Artikel 4 van de Regeling I&R bepaalt vervolgens dat de houder van iedere wijziging van gegevens als bedoeld in artikel 2, derde lid, van de Regeling I&R opgave doet.
8. De weigering om appellante twee UBN’s te laten behouden op de locatie [adres] brengt naar het oordeel van het College geen wijziging in de rechtspositie van appellante met zich. Appellante is namelijk geen UBN geweigerd, maar zal in plaats daarvan komen te beschikken over één UBN. Appellante kan dus nog steeds dieren aan- en afvoeren. De omstandigheid dat appellante twee tot nu toe gescheiden administraties onder dient te brengen onder één UBN is een louter feitelijk gevolg. Het College begrijpt dat dit voor appellante vanuit een administratief oogpunt minder wenselijk is, maar dat maakt niet dat sprake is van een wijziging van haar rechtspositie. Appellante kan haar werkzaamheden immers blijven uitvoeren. De primaire beslissing is dan ook niet gericht op rechtsgevolg.

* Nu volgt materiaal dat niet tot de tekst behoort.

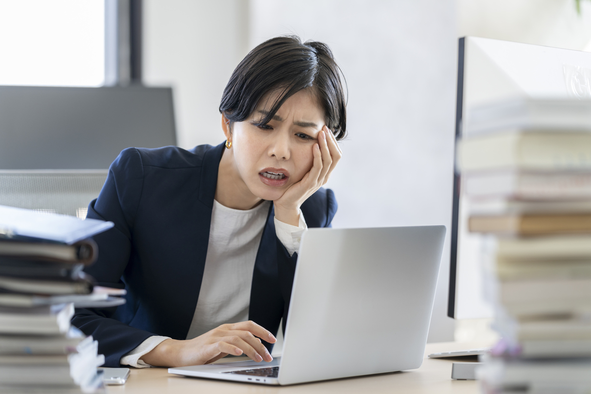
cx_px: 296
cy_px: 197
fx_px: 1806
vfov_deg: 12.5
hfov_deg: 18.6
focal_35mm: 110
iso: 250
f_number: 3.2
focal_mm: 110
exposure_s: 1/50
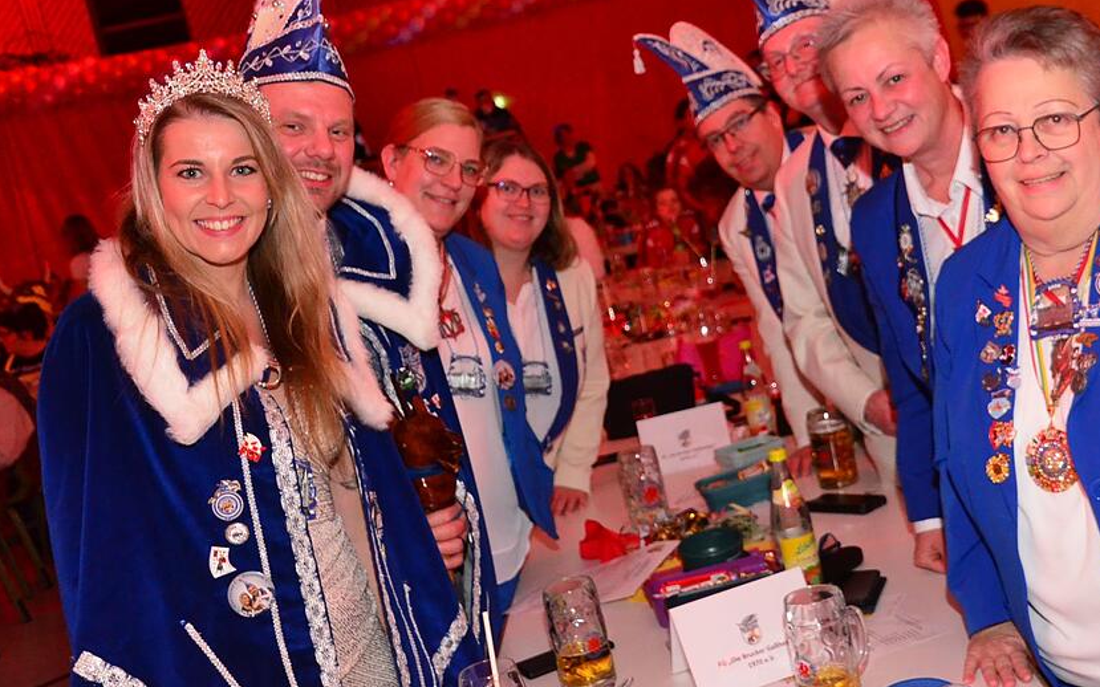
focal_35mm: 54
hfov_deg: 37.4
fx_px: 1609
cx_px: 711
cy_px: 292
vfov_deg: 24.1
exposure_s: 1/25
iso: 3200
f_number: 5.6
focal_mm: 27
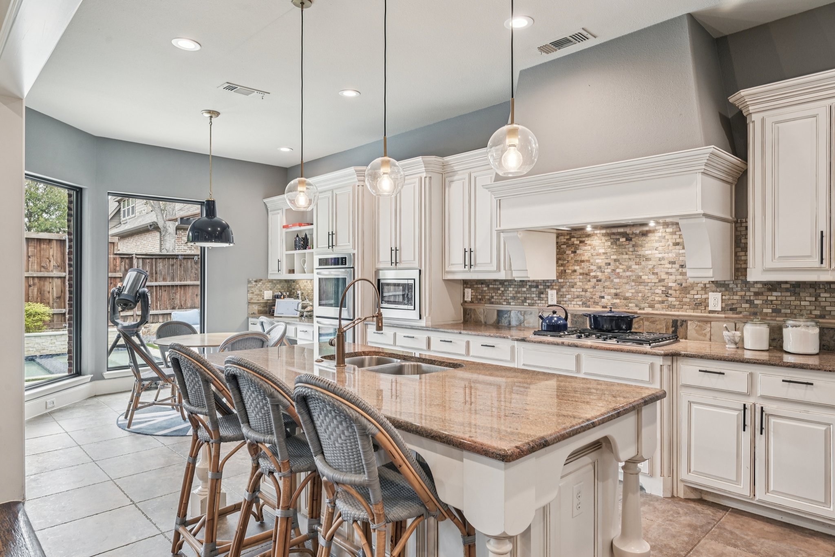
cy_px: 278
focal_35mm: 22
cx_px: 418
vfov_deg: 58.3
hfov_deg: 79.9
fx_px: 499
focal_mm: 21.5
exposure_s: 1/25
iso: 400
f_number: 8
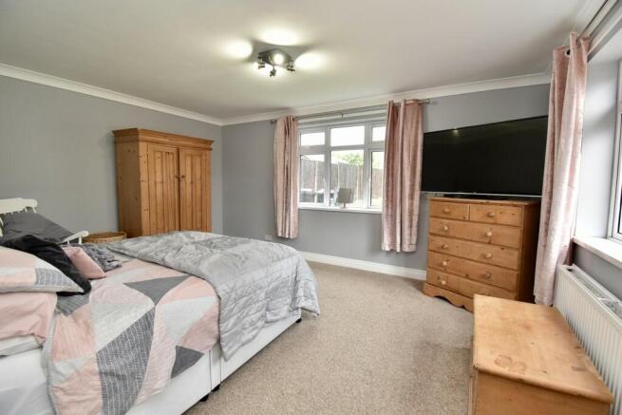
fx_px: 259
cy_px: 208
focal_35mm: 15
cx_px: 311
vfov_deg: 77.4
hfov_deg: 100.4
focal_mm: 10
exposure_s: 1/60
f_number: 7.1
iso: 800
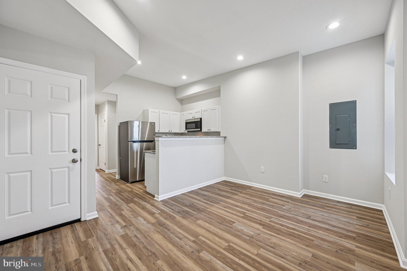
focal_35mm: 14
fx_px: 158
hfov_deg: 104.3
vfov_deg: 81.1
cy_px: 136
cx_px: 204
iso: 320
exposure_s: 1/15
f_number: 8
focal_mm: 14
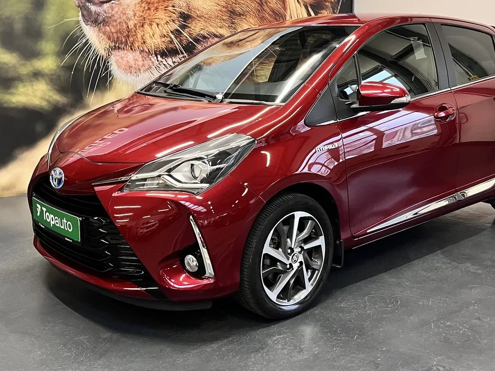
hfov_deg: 45.7
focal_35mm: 41
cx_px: 225
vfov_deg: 34.7
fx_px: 586
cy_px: 117
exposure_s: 1/76
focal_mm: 5.1
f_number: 1.6
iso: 125
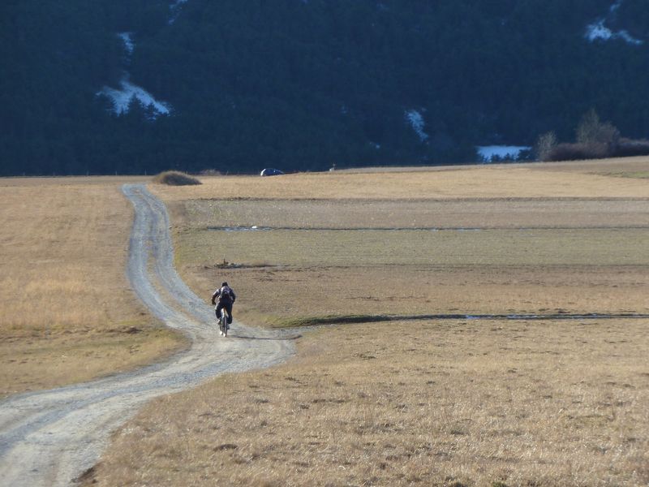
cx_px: 324
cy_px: 244
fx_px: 3169
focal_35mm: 169
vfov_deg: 8.8
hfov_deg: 11.7
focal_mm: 27.8
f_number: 4.5
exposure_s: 1/200
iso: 80
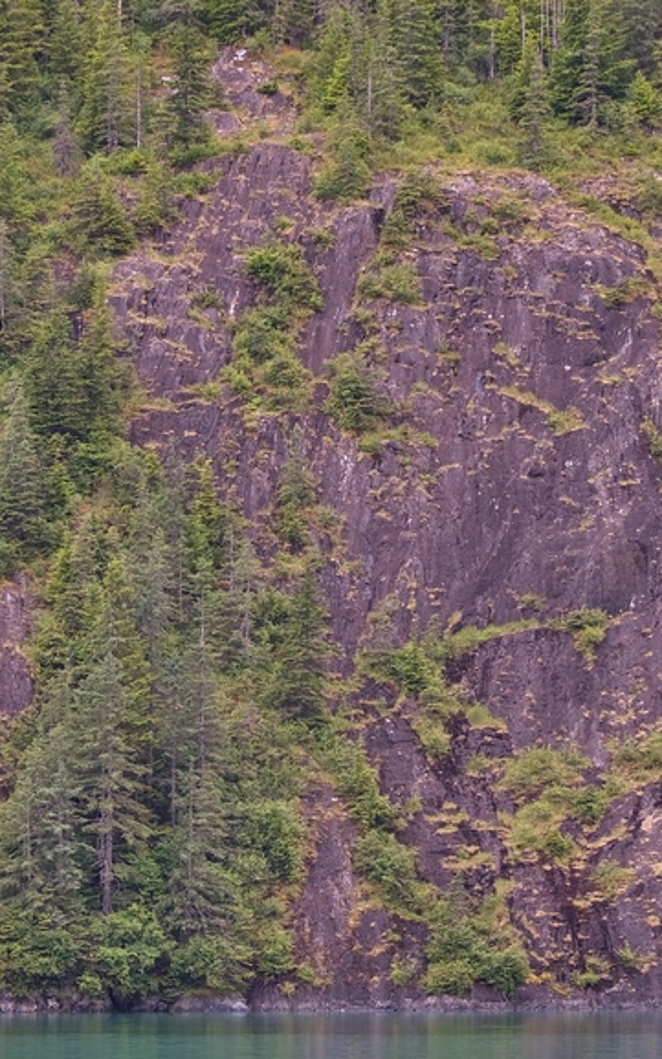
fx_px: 5343
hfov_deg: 7.1
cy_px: 423
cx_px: 407
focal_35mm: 185
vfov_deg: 11.3
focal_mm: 82
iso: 220
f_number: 4.5
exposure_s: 1/200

9. Het voorgaande leidt tot de conclusie dat het bezwaar van appellante niet is gericht tegen een besluit. Verweerder heeft het bezwaar van appellante dan ook ten onrechte ontvankelijk geacht. Het College zal het bestreden besluit daarom vernietigen wegens strijd met de artikelen 1:3, eerste lid en 7:11, eerste lid, van de Awb en het bezwaar van appellante tegen het primaire besluit alsnog niet-ontvankelijk verklaren.
10. Het College veroordeelt verweerder in de door appellante gemaakte proceskosten. Deze kosten stelt het College op grond van het Besluit proceskosten bestuursrecht voor de door een derde beroepsmatig verleende rechtsbijstand vast op € 1.050,- (1 punt voor het indienen van het beroepschrift, 1 punt voor het verschijnen ter zitting met een waarde per punt van € 525,- en een wegingsfactor 1).